Das wären 4 Kerne mit je 1,2Ghz.

Laut http://ark.intel.com/Product.aspx?id=43537 hat der Prozessor aber 2 Kerne mit je 2,27 Ghz.

Oder bezieht sich die 4 auf die 4 Threads. Dann ist dennoch die Frage, warum die Ghz so niedrig ist...

Tobi

----------

## firefly

Die 2 zusätzlichen "cpus" sind vermutlich virtuelle cpus durch hyperthreading.

Eventuell laufen deine kerne momentan auf Sparflamme sprich sind herunter getaktet. Wie schaut die anzeige aus, wenn du die Kerne stark belastest?

----------

## Finswimmer

Im Moment kompiliere ich OpenOffice.

htop zeigt mir bei allen vier CPUs 100%.

Ich nutze das KDE PowerManagment.

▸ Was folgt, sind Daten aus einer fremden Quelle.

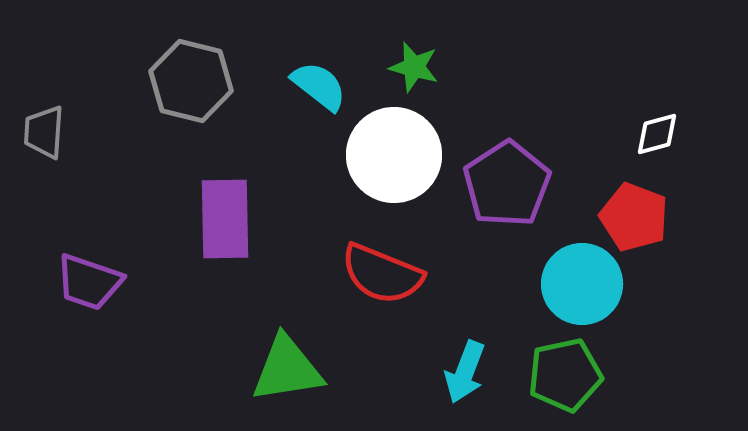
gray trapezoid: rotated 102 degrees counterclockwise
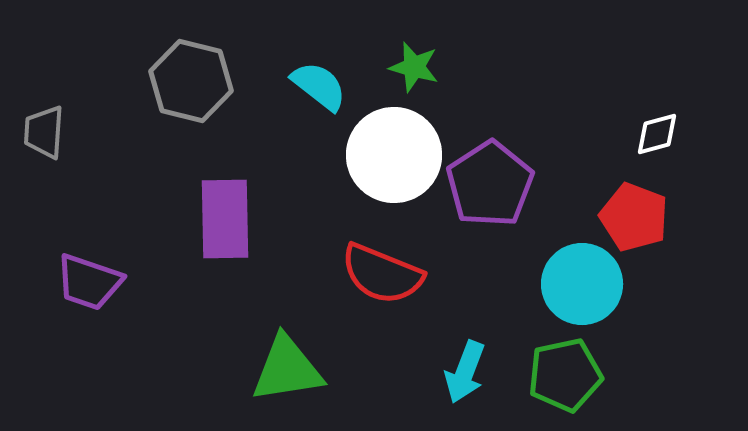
purple pentagon: moved 17 px left
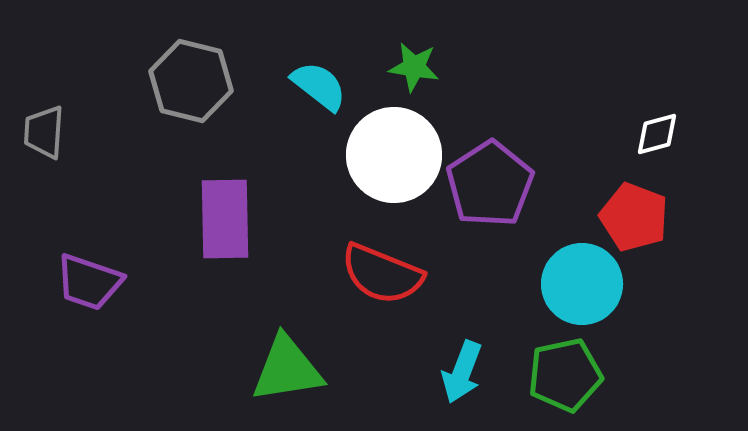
green star: rotated 6 degrees counterclockwise
cyan arrow: moved 3 px left
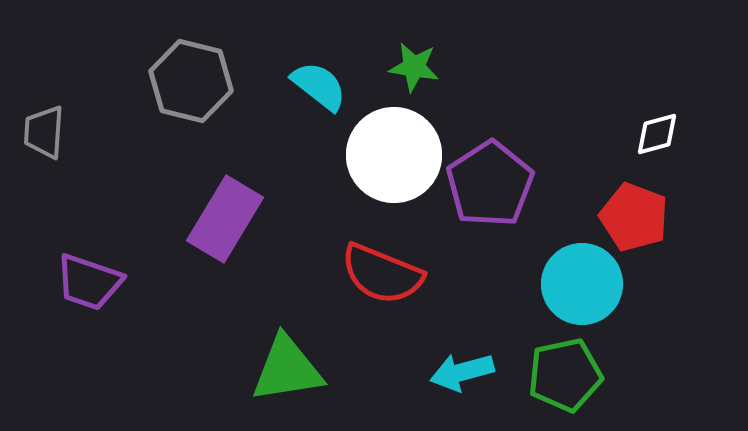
purple rectangle: rotated 32 degrees clockwise
cyan arrow: rotated 54 degrees clockwise
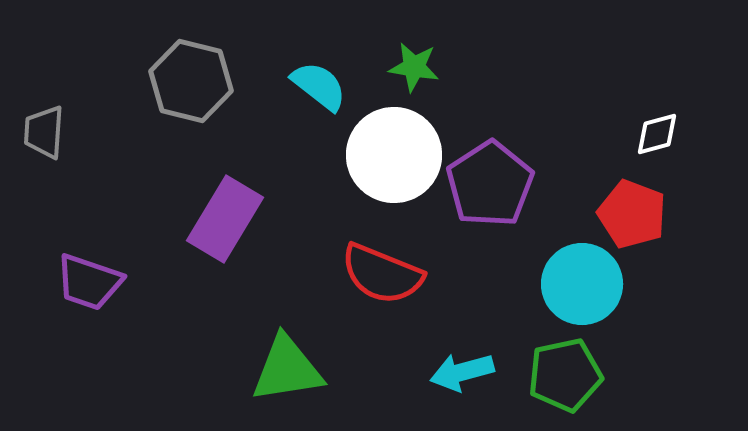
red pentagon: moved 2 px left, 3 px up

Und bin im Moment auf Performance, da das Ladegerät eingesteckt ist.

Müsste da nicht irgendwo etwas zu der Taktfrequenz stehen? Ich meine mich zu erinnern, dass da irgendwann mal die verschiedenen Methoden "OnDemand, Performance" etc. aufgetaucht sind?

EDIT: In CPU Frequenz Scaling sind diese governors fest einkompiliert: performance, powersave, userspace, ondemand.

Default ist userspace.

EDIT2: ein /etc/init.d/cpufrequtils start führt nun dazu, dass dynamisch die maximale CPU-Geschwindigkeit angepasst wird.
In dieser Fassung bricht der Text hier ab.